« Enfances de Classe »: inégalités à l’école et dans les loisirs

Christine Mennesson, sociologue à l’Institut d’Etudes Politiques de Toulouse s’intéresse à la construction précoce des inégalités dans différents domaines (école, loisirs…) et leur impact sur le développement des enfants de l’école primaire


-214.jpgEnfances de classe. De l’inégalité parmi les enfants, collectif dirigé par Bernard Lahire, éd. du Seuil.

Pourriez-vous nous présenter le livre de Bernard Lahire ? De façon un peu provocatrice, j’aurais envie de vous dire, un livre de plus sur la sociologie de classe ?

Un livre de plus sur la sociologie des classes, oui, mais ce thème ne domine pas l’ensemble des publications en sciences sociales.

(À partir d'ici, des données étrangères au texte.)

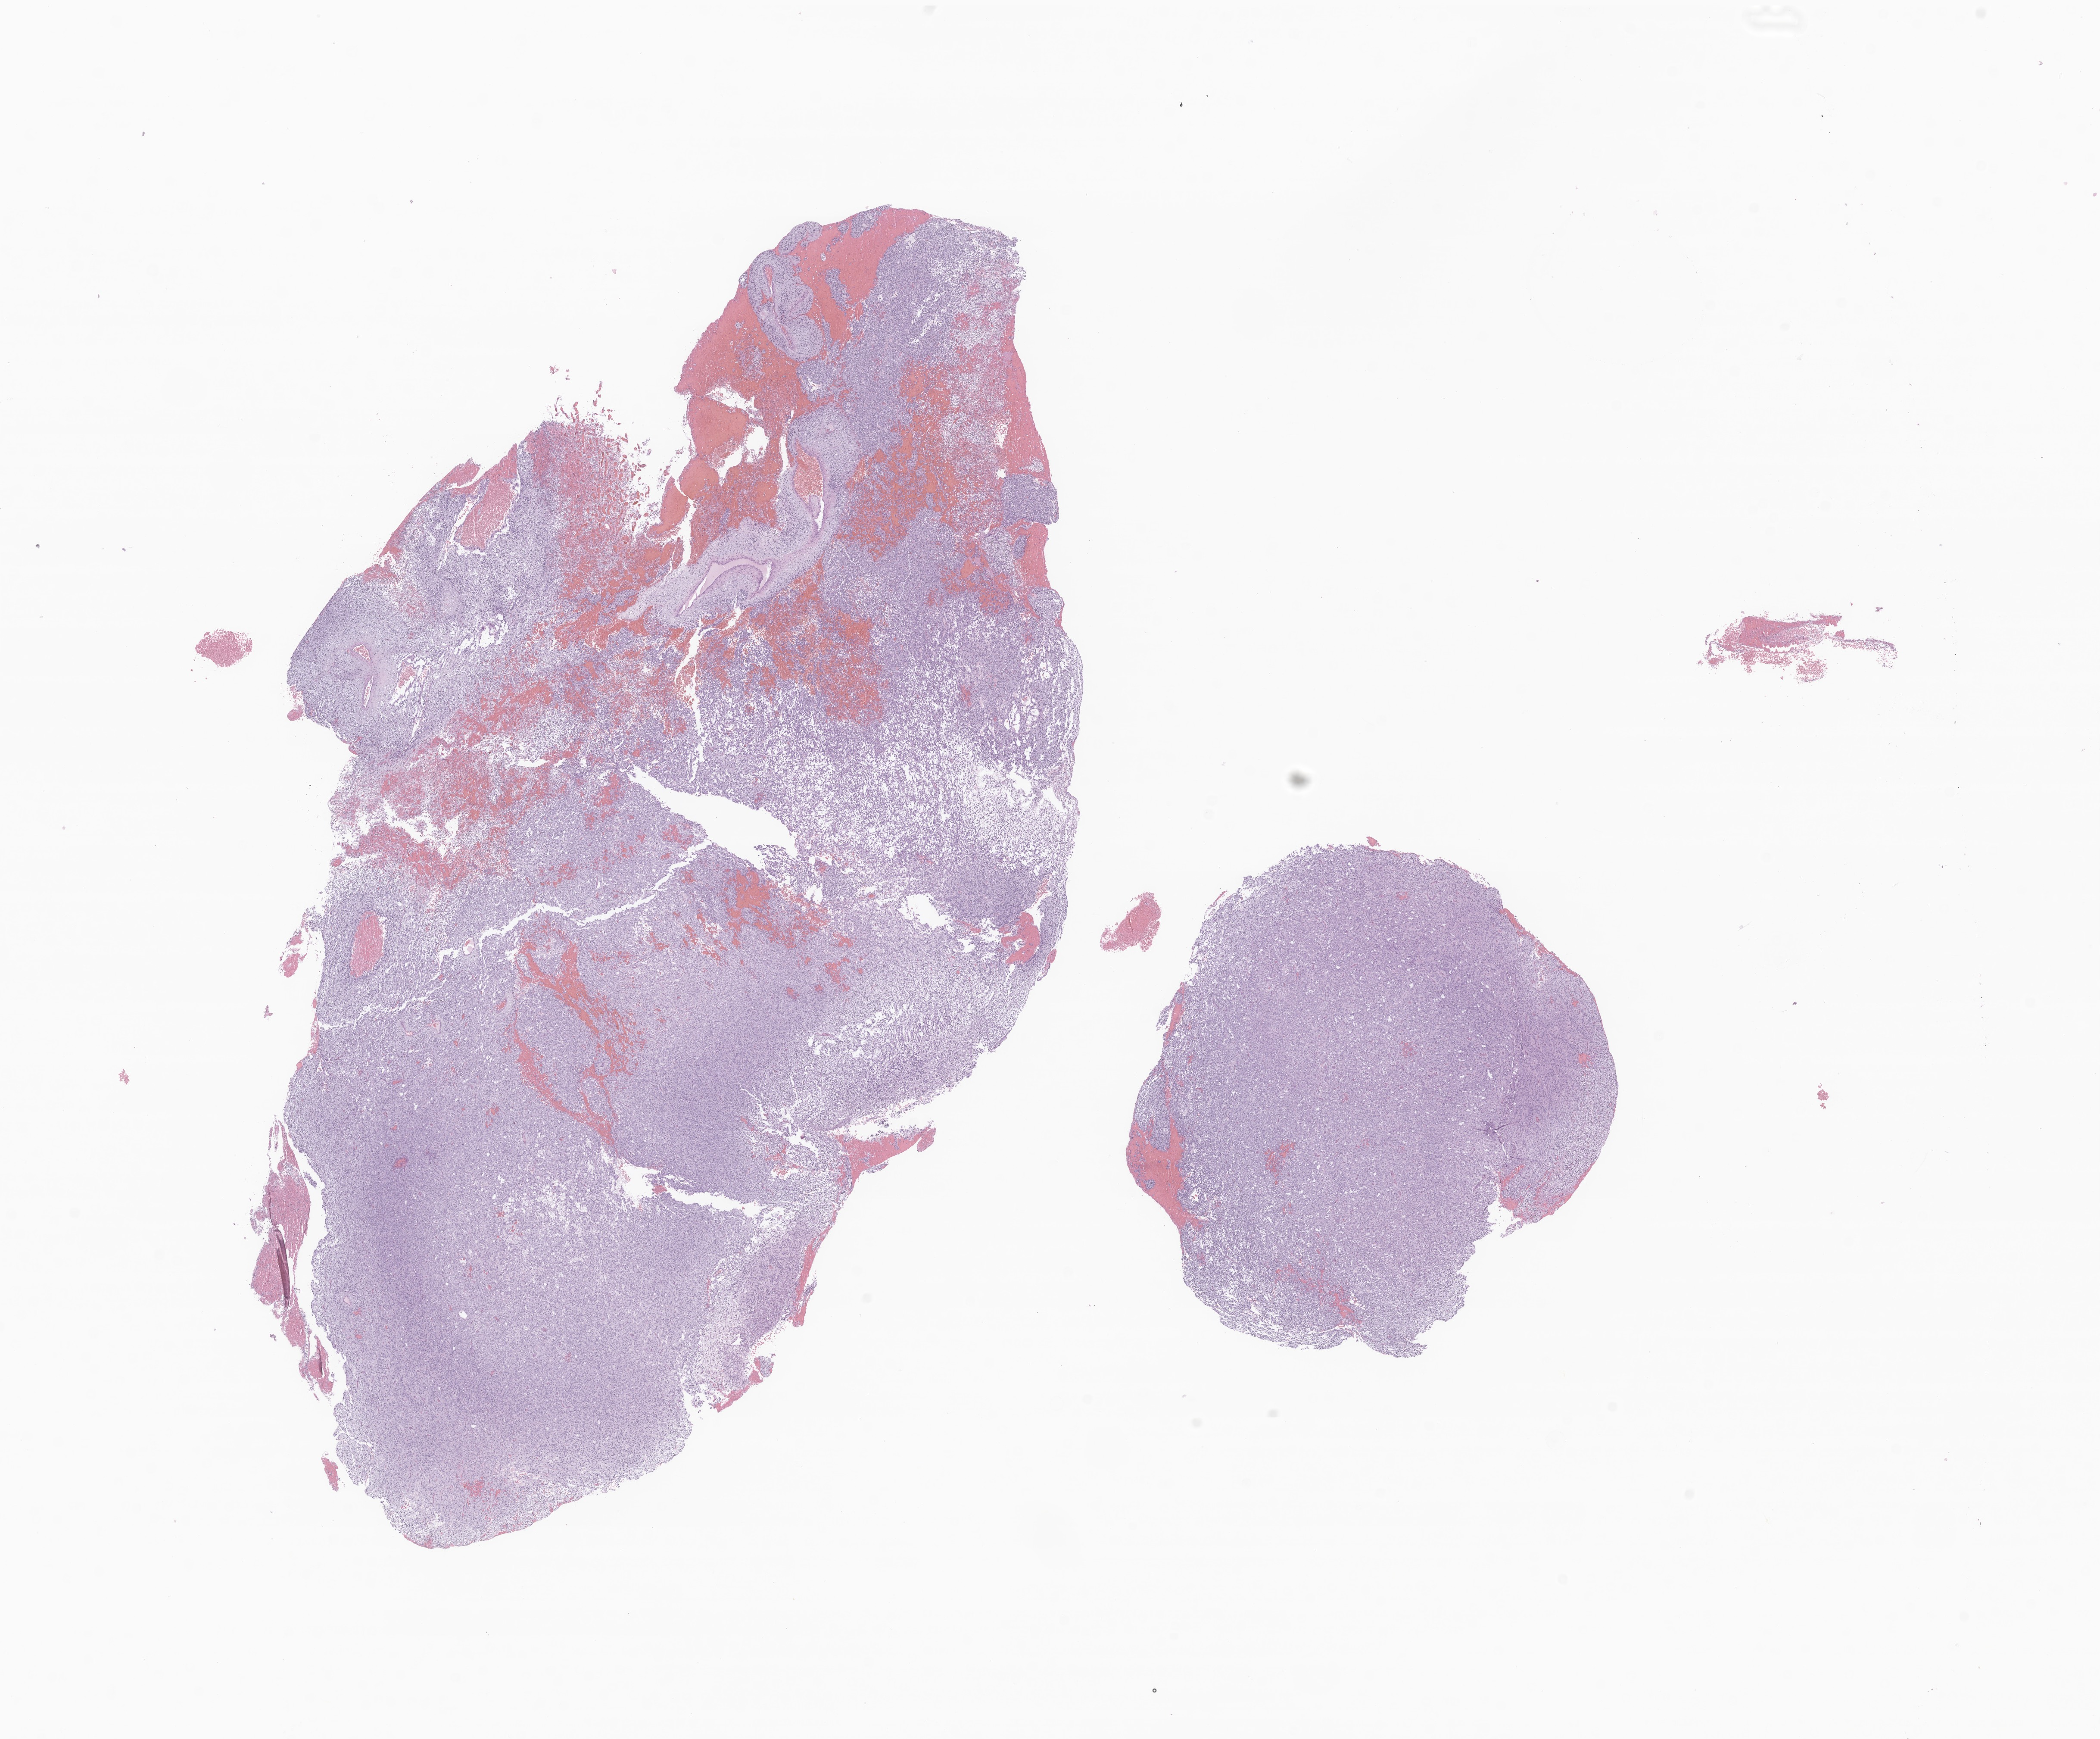
Digitized haematoxylin and eosin-stained section of tumor tissue from the brain — low-resolution overview of the scanned area, about 20.5 x 17.0 mm. Formalin-fixed, paraffin-embedded (FFPE) tissue. Patient: male, age 45 months (3 years 9 months).
Diagnosis: Neoplasm, malignant.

Il faut en effet prendre en compte le fait que dans la sociologie en France, plusieurs sociologues contemporains ont soutenu l’idée que les classes sociales avaient disparu et que les problématiques de structuration de l’espace social en différents groupes aux intérêts antagonistes étaient dépassées. Pourtant les enquêtes statistiques montrent le maintien voire l’augmentation des inégalités. Cet ouvrage confirme que notre société est très inégale et qu’elle est organisée par des rapports de pouvoir entre groupes sociaux.

Par rapport aux autres travaux sur les sciences sociales, la spécificité d’« Enfances de classes », c’est de s’intéresser à la construction précoce des inégalités en se centrant sur des enfants de 5 ans et en étudiant leurs différents domaines d’existence (école, loisirs…). L’originalité de cet ouvrage tient aussi à la méthodologie utilisée qui consiste en une enquête qualitative sur les conditions concrètes d’existence des enfants en fonction de leur classe sociale. Nous avons cherché à diversifier au maximum les situations des enfants, de classes supérieures issus de la grande bourgeoisie parisienne à ceux en situation très précaire comme cette famille qui dort dans une voiture.

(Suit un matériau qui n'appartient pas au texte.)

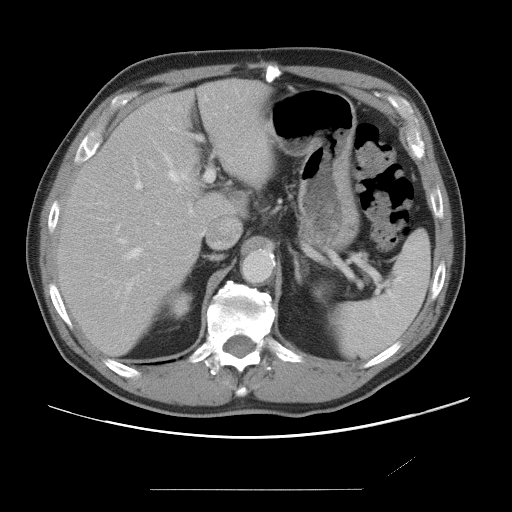
Contrast-enhanced abdominal CT, one axial slice. Position 48 of 87 along the scan axis. Intravenous contrast given. Soft-tissue window (W 400 / L 40 HU). 512 × 512 image matrix, field of view 406 × 406 mm. Case-level facts recorded for this patient, not image findings: patient: male, age 36 years at operation; diagnosis: colorectal cancer liver metastases, imaged before liver resection; multiple liver metastases: yes; largest metastasis: 1.1 cm; chemotherapy before resection: yes.
Annotated regions visible in this slice (outlined manually by an expert reader):
- hepatic veins: bounding box [x1, y1, x2, y2] px = [119, 154, 187, 258]
- liver: [59, 79, 274, 355]
- planned liver remnant (the part of the liver to remain after resection): [59, 79, 275, 355]
- portal vein (with intrahepatic branches): [116, 137, 214, 293]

Les hypothèses développées par Bernard Lahire se situent dans la lignée de l’héritage de Pierre Bourdieu, et notamment dans son livre « La distinction », qui montre qu’en fonction des positions sociales, les individus se construisent des dispositions qui vont orienter leurs manières de penser et de faire. L’ouvrage montre que les caractéristiques sociologiques des parents vont avoir un impact considérable sur la manière dont les enfants vont grandir et sur les compétences qu’ils vont développer. Cependant, Bourdieu pensait la socialisation de classe comme quelque chose d’assez homogène, or même pour les enfants, on observe une pluralité de modes de socialisation. Ils vont à la crèche, à l’école maternelle, ils peuvent être gardés par plusieurs membres ou encore par des assistantes maternelles. Le père et la mère ont également une trajectoire spécifique et ne valorisent pas toujours les mêmes normes. Les enfants sont donc confrontés à différentes formes de socialisation qui peuvent être plus ou moins convergentes ou contradictoires.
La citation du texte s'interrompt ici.